▶ [PROBLEM DESCRIPTION]: An image-free reproduction of the data below is needed: print it exactly.

**** DATA FOR PROCESSING

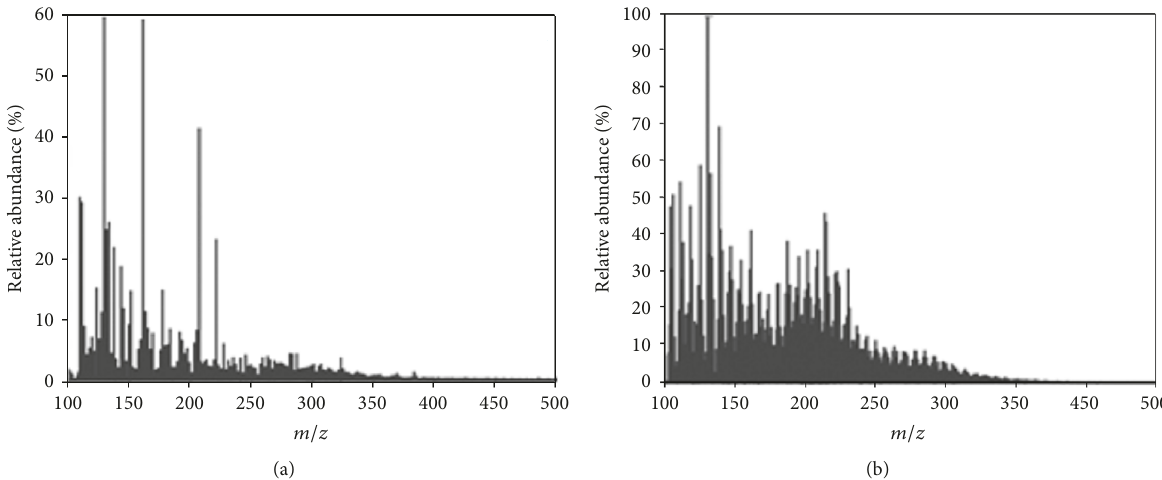
Figure 6: Negative-ion ESI-MS (a) and negative-ion APCI-MS spectra (b) of pyrolysis biooil (Orbitrap Elite; m / Δ m 50 = 480,000 at m / z 400) [30].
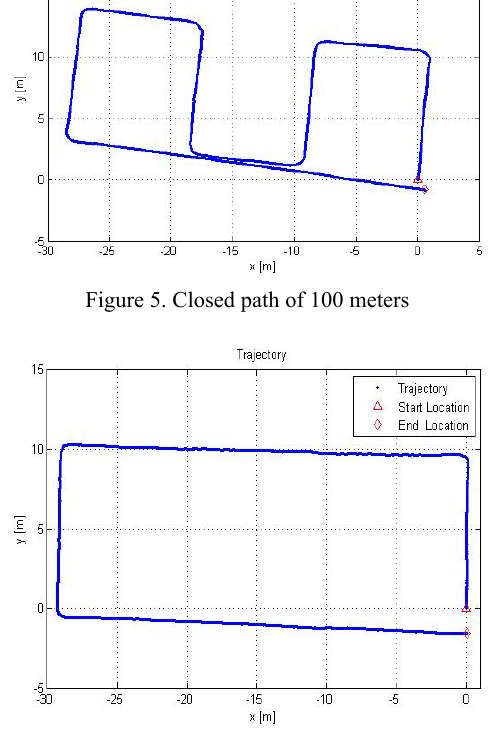
Figure 6. Closed path of 80 meters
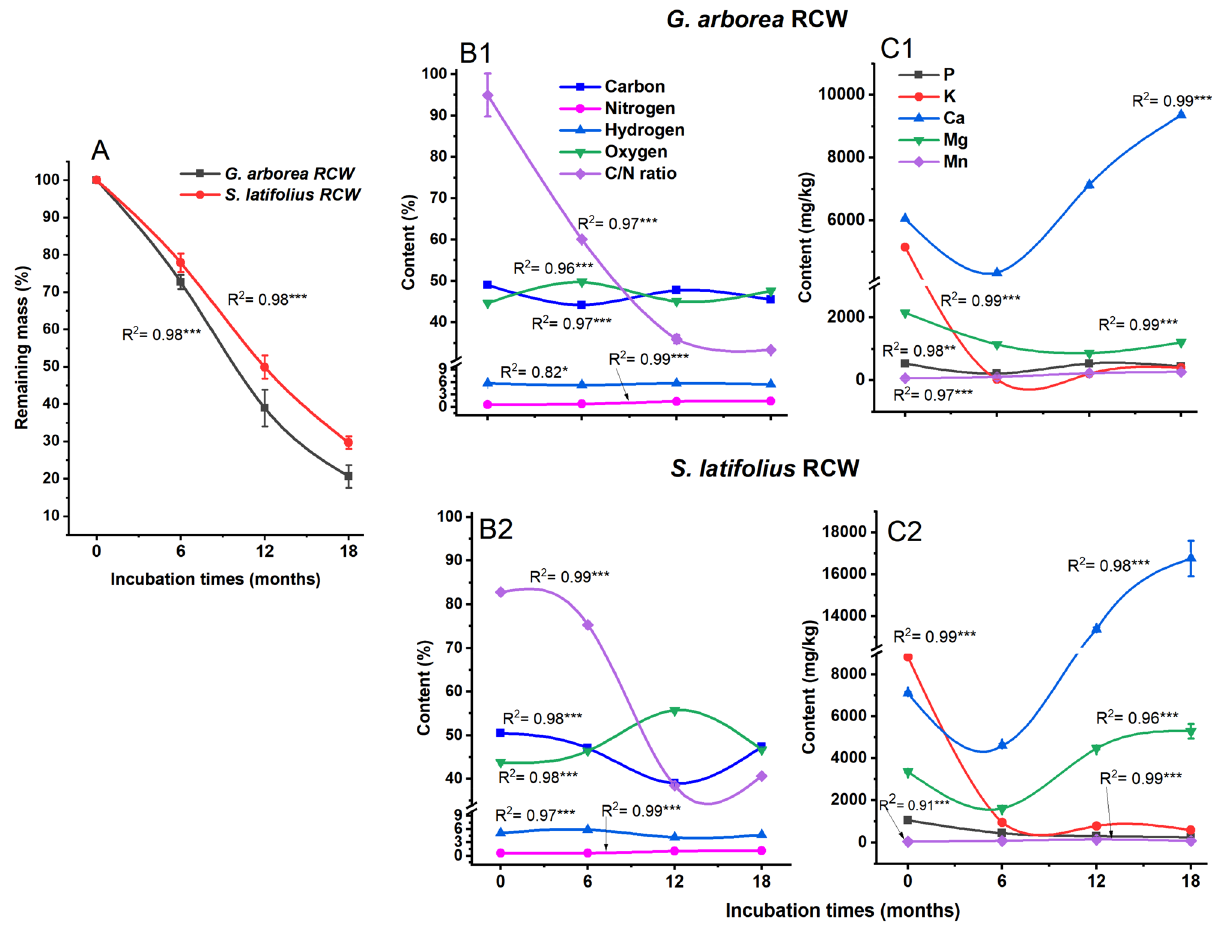
Figure 2. Content of chemical constituents of RCW of G. arborea ( A , B1 , C1 ) and S. latifolius ( A , B2 , C2 ) after 0, 6, 12 and 18 months of decomposition in soils. EtOH-Tol Ext, Ethanol-toluene extractives; RCW, ramial chipped wood, All contents are expressed as means ± standard errors (error bars) in triplicate. ***Contrasts significant at the 0.001 level, ns = not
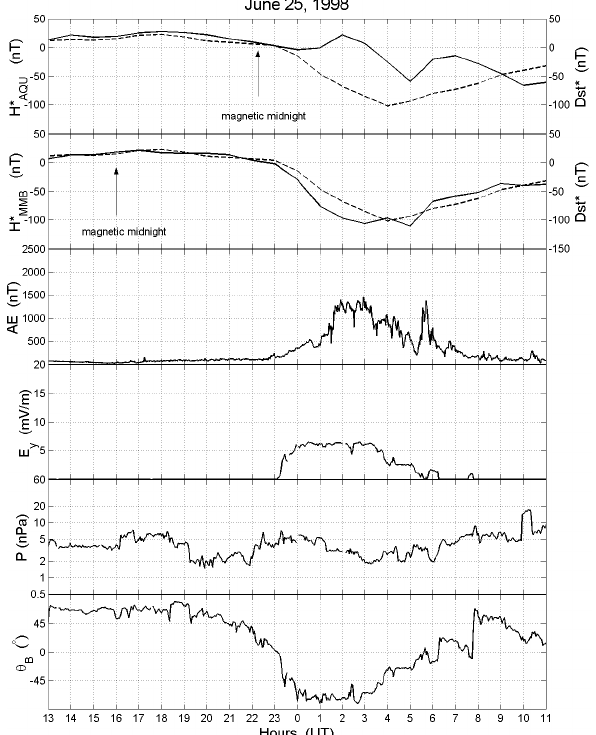
Fig. 4. From top to bottom the hourly values of the H * component at AQU and MMB (solid line) and the D st * index (dashed line), the AE index, the dawn-dusk solar wind electric field, the solar wind dynamic pressure and the interplanetary magnetic field θ angle for the 25 June 1998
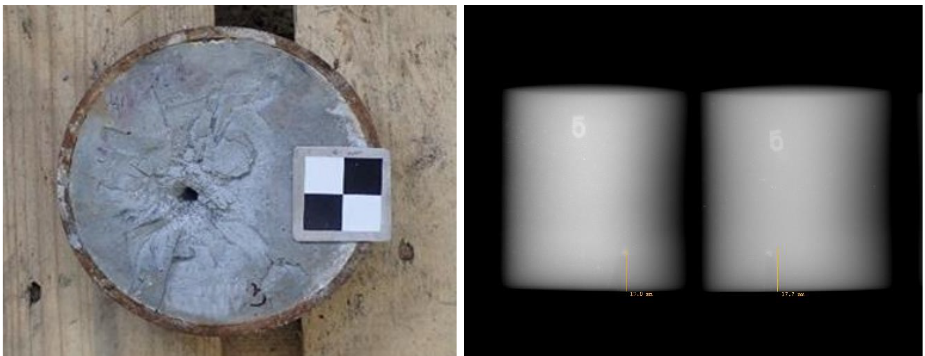
Fig. 3 Test sample R – 3 after the projectile penetration test (left) and X-ray photo of backing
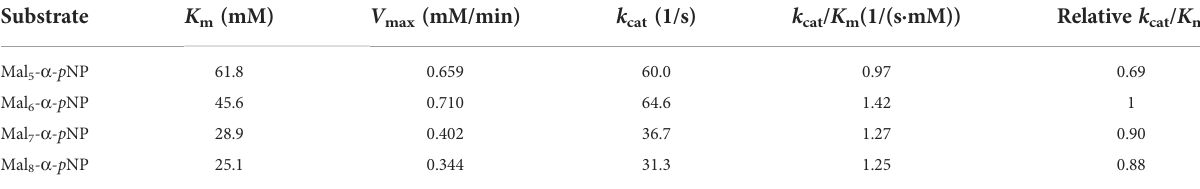
TABLE 3 Kinetic parameters of rAoAgtA for the degradation of Mal 5 – 8 - a - p NP.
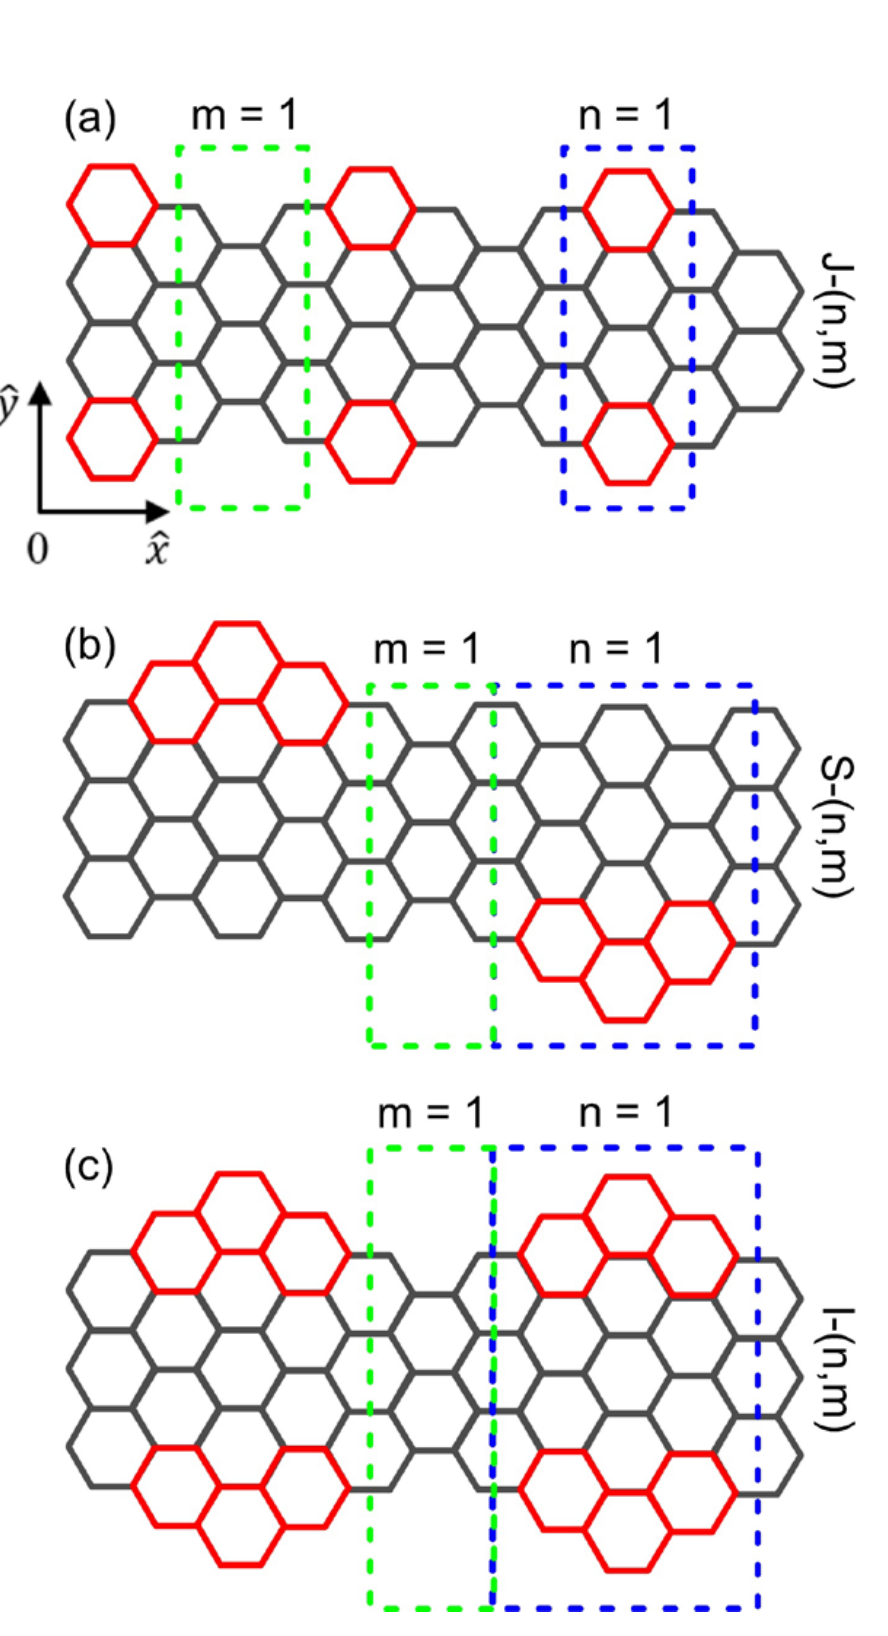
Figure 1. (color online) Lattice structures of edge-extended AGNRs for ( a ) 7/9-AGNR nanoribbon, ( b ) staggered edge-extended AGNR, and ( c ) inline edge-extended AGNR. The grey hexagons denote pristine AGNRs while the red hexagons represent the edge-extended areas. The green and blue dashed rectangles indicate the units of n and m segments,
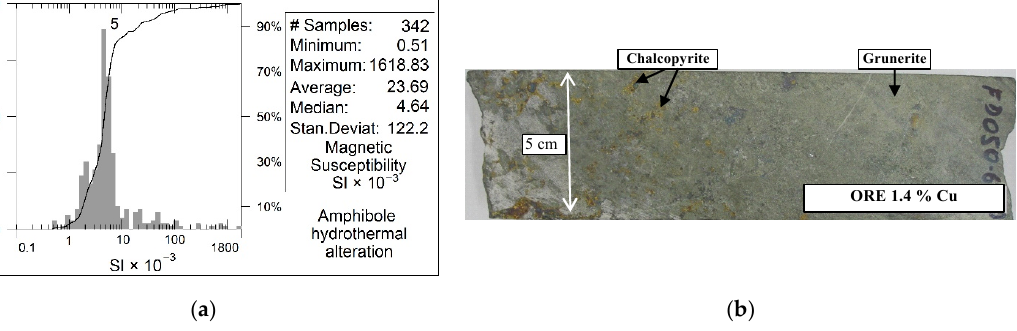
Figure A4. Amphibole (Na-Ca) hydrothermal alteration zone. ( a ) Statistics and histograms of the magnetic susceptibility measurements. ( b ) Core sample picture.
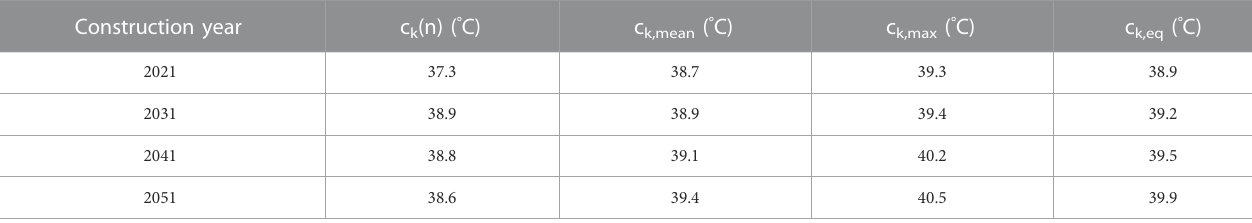
TABLE 2 Non-stationary characteristic values for the presented example using Eqs 1 –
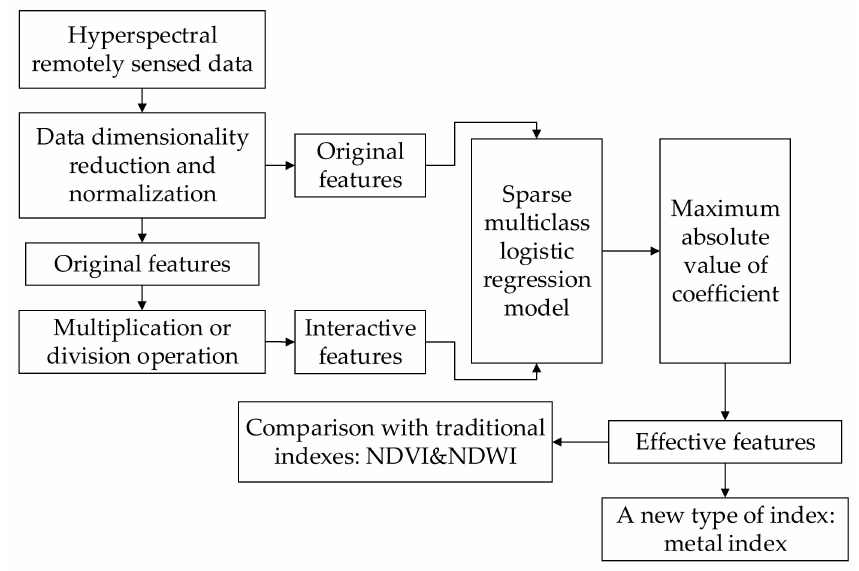
Figure 1. Technique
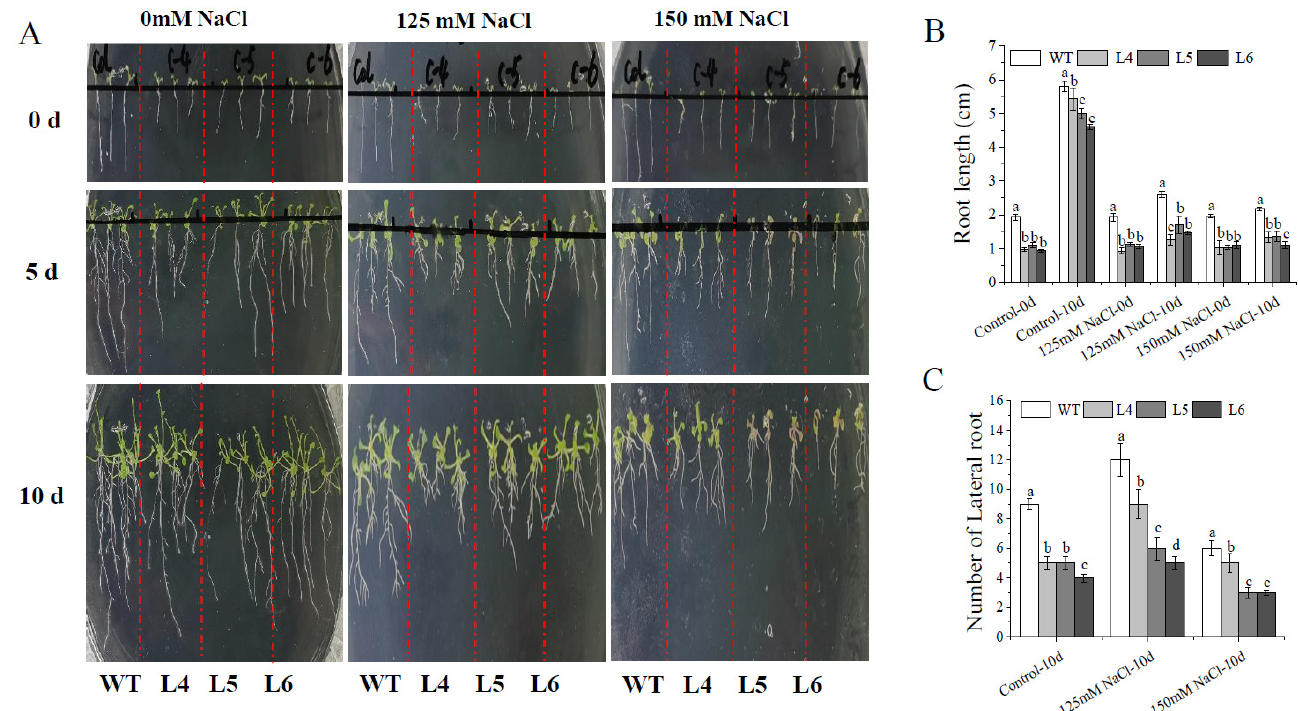
Figure 4. Phenotypes of the transgenic Arabidopsis and wild-type seedlings under 1/2 MS with different concentrations of NaCl: ( A ) seedlings growing on 1/2 MS with 0 mM, 125 mM, and 150 mM NaCl, respectively; ( B ) primary root length (cm); ( C ) number of lateral roots. Different letters indicate significant differences among L4, L5, L6, and WT under the same treatment ( p < 0.05). The seven-day-old seedlings of the wild-type plants (WT) and IbCCD 4-overexpressing T 3 lines (L4, L5, L6) were transplanted into soil, and after normal growth of 15 days, they were irrigated with 200 mM NaCl for salt stress treatment. Before treatment, there was no significant difference in the growth status and anthocyanin content in the rosette leaves among L4, L5, L6, and WT (Figure 5A, 0 d). After 7 days of salt stress treatment, the rosette leaves of the L4, L5, and L6 lines showed obvious purple, and their anthocyanin content was significantly higher than that of WT (Figure 5B).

********

▶ [ANSWER FOR THE TASK]:
Figure 6: Negative-ion ESI-MS (a) and negative-ion APCI-MS spectra (b) of pyrolysis biooil (Orbitrap Elite; m / Δ m 50 = 480,000 at m / z 400) [30].
Figure 6. Closed path of 80 meters
Figure 2. Content of chemical constituents of RCW of G. arborea ( A , B1 , C1 ) and S. latifolius ( A , B2 , C2 ) after 0, 6, 12 and 18 months of decomposition in soils. EtOH-Tol Ext, Ethanol-toluene extractives; RCW, ramial chipped wood, All contents are expressed as means ± standard errors (error bars) in triplicate. ***Contrasts significant at the 0.001 level, ns = not
Fig. 4. From top to bottom the hourly values of the H * component at AQU and MMB (solid line) and the D st * index (dashed line), the AE index, the dawn-dusk solar wind electric field, the solar wind dynamic pressure and the interplanetary magnetic field θ angle for the 25 June 1998
Fig. 3 Test sample R – 3 after the projectile penetration test (left) and X-ray photo of backing
TABLE 3 Kinetic parameters of rAoAgtA for the degradation of Mal 5 – 8 - a - p NP.
Figure 1. (color online) Lattice structures of edge-extended AGNRs for ( a ) 7/9-AGNR nanoribbon, ( b ) staggered edge-extended AGNR, and ( c ) inline edge-extended AGNR. The grey hexagons denote pristine AGNRs while the red hexagons represent the edge-extended areas. The green and blue dashed rectangles indicate the units of n and m segments,
Figure A4. Amphibole (Na-Ca) hydrothermal alteration zone. ( a ) Statistics and histograms of the magnetic susceptibility measurements. ( b ) Core sample picture.
TABLE 2 Non-stationary characteristic values for the presented example using Eqs 1 –
Figure 1. Technique
Figure 4. Phenotypes of the transgenic Arabidopsis and wild-type seedlings under 1/2 MS with different concentrations of NaCl: ( A ) seedlings growing on 1/2 MS with 0 mM, 125 mM, and 150 mM NaCl, respectively; ( B ) primary root length (cm); ( C ) number of lateral roots. Different letters indicate significant differences among L4, L5, L6, and WT under the same treatment ( p < 0.05). The seven-day-old seedlings of the wild-type plants (WT) and IbCCD 4-overexpressing T 3 lines (L4, L5, L6) were transplanted into soil, and after normal growth of 15 days, they were irrigated with 200 mM NaCl for salt stress treatment. Before treatment, there was no significant difference in the growth status and anthocyanin content in the rosette leaves among L4, L5, L6, and WT (Figure 5A, 0 d). After 7 days of salt stress treatment, the rosette leaves of the L4, L5, and L6 lines showed obvious purple, and their anthocyanin content was significantly higher than that of WT (Figure 5B).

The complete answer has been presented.